Taking a stand for late justice

BRITISH REPORT: LOUISE NOUSRATPOUR witnesses rape survivors' demands for justice.

RAPE survivors charged politicians, police, judges and immigration adjudicators with the "rape of justice" at a mock trial this weekend which exposed the "crummy" conviction rate of sex offenders.

Saturday's theatrical trial in Lon don, complete with three bewigged "judges" and a witness stand, heard distressing stories from survivors as they sobbed through their testimonies.
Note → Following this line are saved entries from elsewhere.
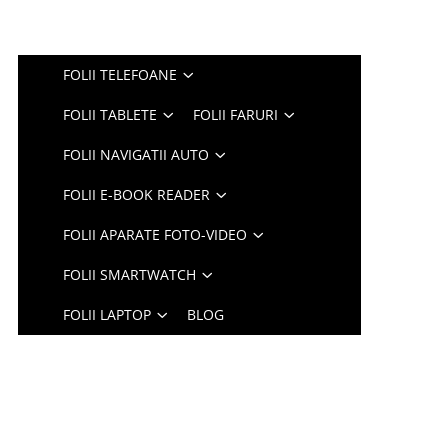
FOLII TELEFOANE
FOLII TABLETE
FOLII FARURI
FOLII NAVIGATII AUTO
FOLII E-BOOK READER
FOLII APARATE FOTO-VIDEO
FOLII SMARTWATCH
FOLII LAPTOP
BLOG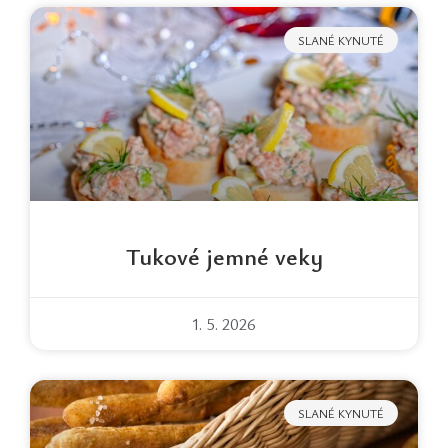
SLANÉ KYNUTÉ
Tukové jemné veky
1. 5. 2026
SLANÉ KYNUTÉ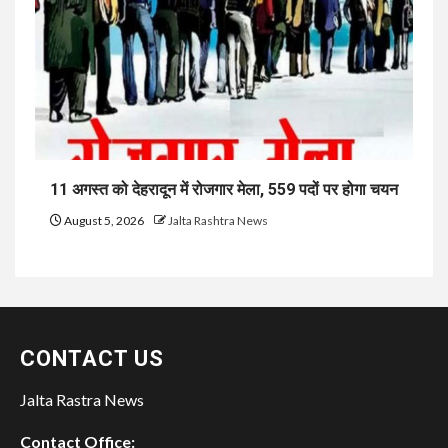
11 अगस्त को देहरादून में रोजगार मेला, 559 पदों पर होगा चयन
August 5, 2026
Jalta Rashtra News
CONTACT US
Jalta Rastra News
Contact Office: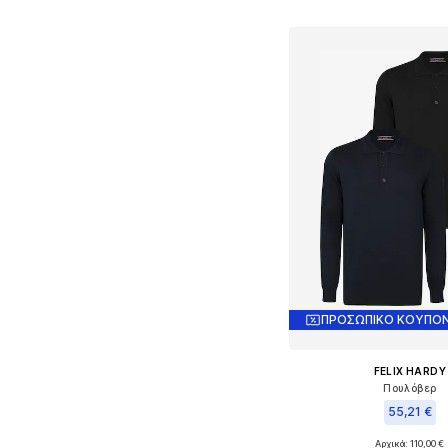
Προσθήκη στο κ
ΠΡΟΣΩΠΙΚΟ ΚΟΥΠΟΝ
FELIX HARDY
Πουλόβερ
55,21 €
Αρχικά: 110,00 €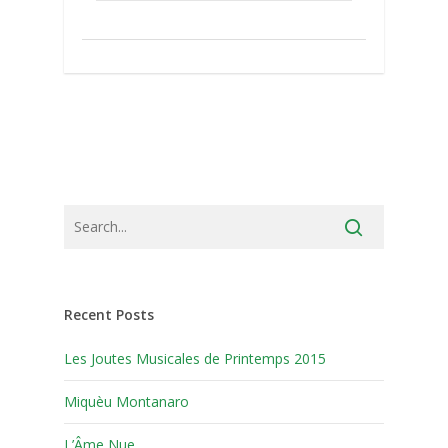
Recent Posts
Les Joutes Musicales de Printemps 2015
Miquèu Montanaro
L’Âme Nue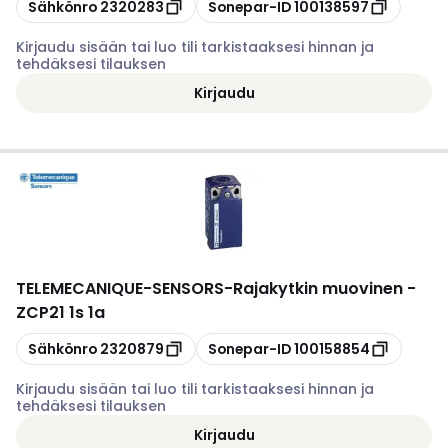
Kopioi
Kopioi
Sähkönro
2320283
Sonepar-ID
100138597
Kirjaudu sisään tai luo tili tarkistaaksesi hinnan ja
tehdäksesi tilauksen
Kirjaudu
TELEMECANIQUE-SENSORS
-
Rajakytkin muovinen -
ZCP21 1s 1a
Kopioi
Kopioi
Sähkönro
2320879
Sonepar-ID
100158854
Kirjaudu sisään tai luo tili tarkistaaksesi hinnan ja
tehdäksesi tilauksen
Kirjaudu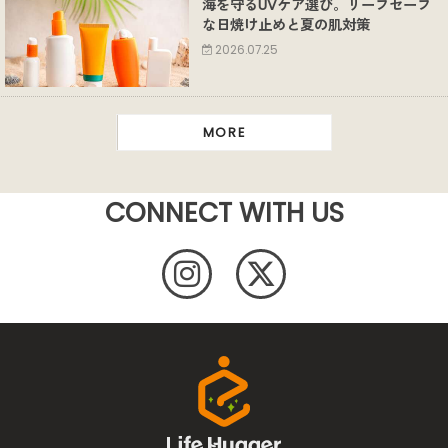
海を守るUVケア選び。リーフセーフ
な日焼け止めと夏の肌対策
2026.07.25
MORE
CONNECT WITH US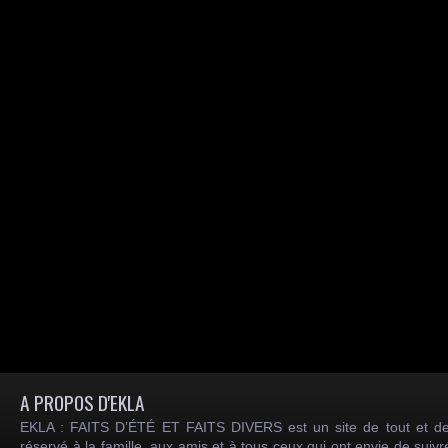
A PROPOS D'EKLA
EKLA : FAITS D’ÉTÉ ET FAITS DIVERS est un site de tout et de
réservé à la famille, aux amis et à tous ceux qui ont envie de suiv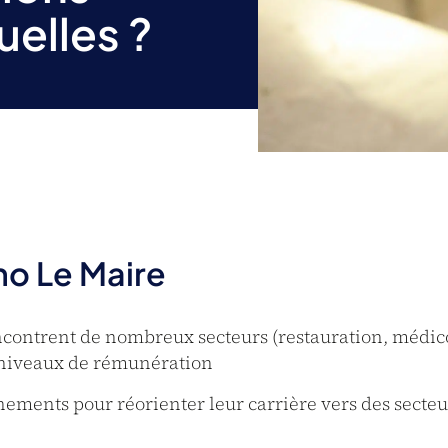
uelles ?
uno Le Maire
ncontrent de nombreux secteurs (restauration, médico
s niveaux de rémunération
nements pour réorienter leur carrière vers des secte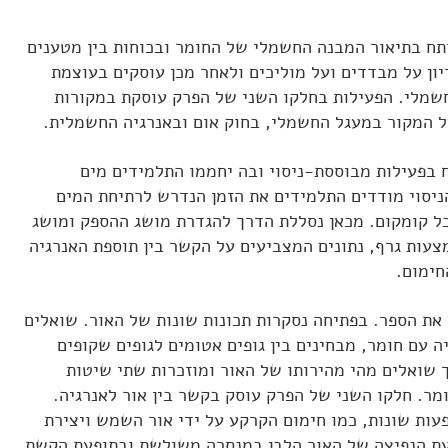
ח בתיאור המבנה החשמלי של החומר ובכוחות בין מטענים
ון על מבדדים ועל מוליכים ולאחר מכן עוסקים בעוצמת
שמלי. הפעילות בחלקו השני של הפרק עוסקת במקורות
על המקור במעגל החשמלי, בחוק אום ובאנרגיה החשמלית.
 בפעילות מבוססת-ניסוי ובה יחממו התלמידים מים
ניסוי מודדים התלמידים את הזמן הנדרש לרתיחת המים
ל קומקום. מכאן נסללת הדרך להגדרת מושג ההספק ומושג
עות גרף, נתונים המצביעים על הקשר בין תוספת האנרגיה
ימום.
את הספר. בפתיחה נסקרות תכונות שונות של האור. שואלים
 עם חומר, מבחינים בין גופים אטומים לגופים שקופים
 שואלים מהי מהירותו של האור ומוזכרות שתי שיטות
ומר. חלקו השני של הפרק עוסק בקשר בין אור לאנרגיה.
עות שונות, כמו חימום הקרקע על ידי אור השמש ויצירת
פעת הנפיצה של האור הלבן במנסרה משולשת ובתופעת הקשת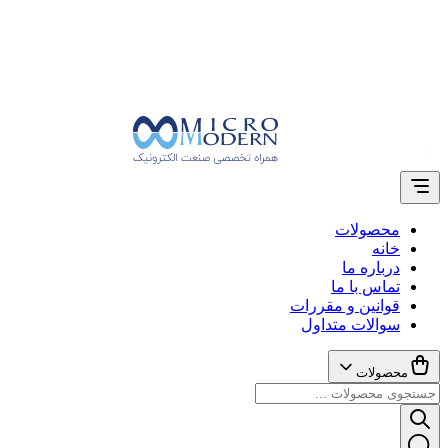
محصولات
خانه
درباره ما
تماس با ما
قوانین و مقررات
سوالات متداول
محصولات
Taking the "witness" stand, woman after woman began her speech with: "I put on trial" the British Police, the Crown Prosecution Service, Solicitor General Vera Baird, Women and Equality Minister Harriet Harman, Met Commissioner Ian Blair, to name a few, for failing to deliver justice and demanded action.

The "jury" declared them all guilty of perverting the course of justice, criminal negligence and failing in their duty of care.

Women Against Rape (WAR), which organised the event, sent "court summons" to every authority and individual on trial. Unsurprisingly, they all declined to attend.

Less than 6 per cent of reported rapes result in conviction, despite statistics showing that one in six women in Britain have been raped.

The authorities were accused of falling back on "sexist, racist and other deep-rooted prejudice" when dealing with cases.

Women and children are still put on trial or blamed for being raped, discouraged from reporting, disbelieved and even accused of lying and imprisoned.

One witness, a police officer known only as Ms A, told the "court" how a male colleague had raped her and got away with it.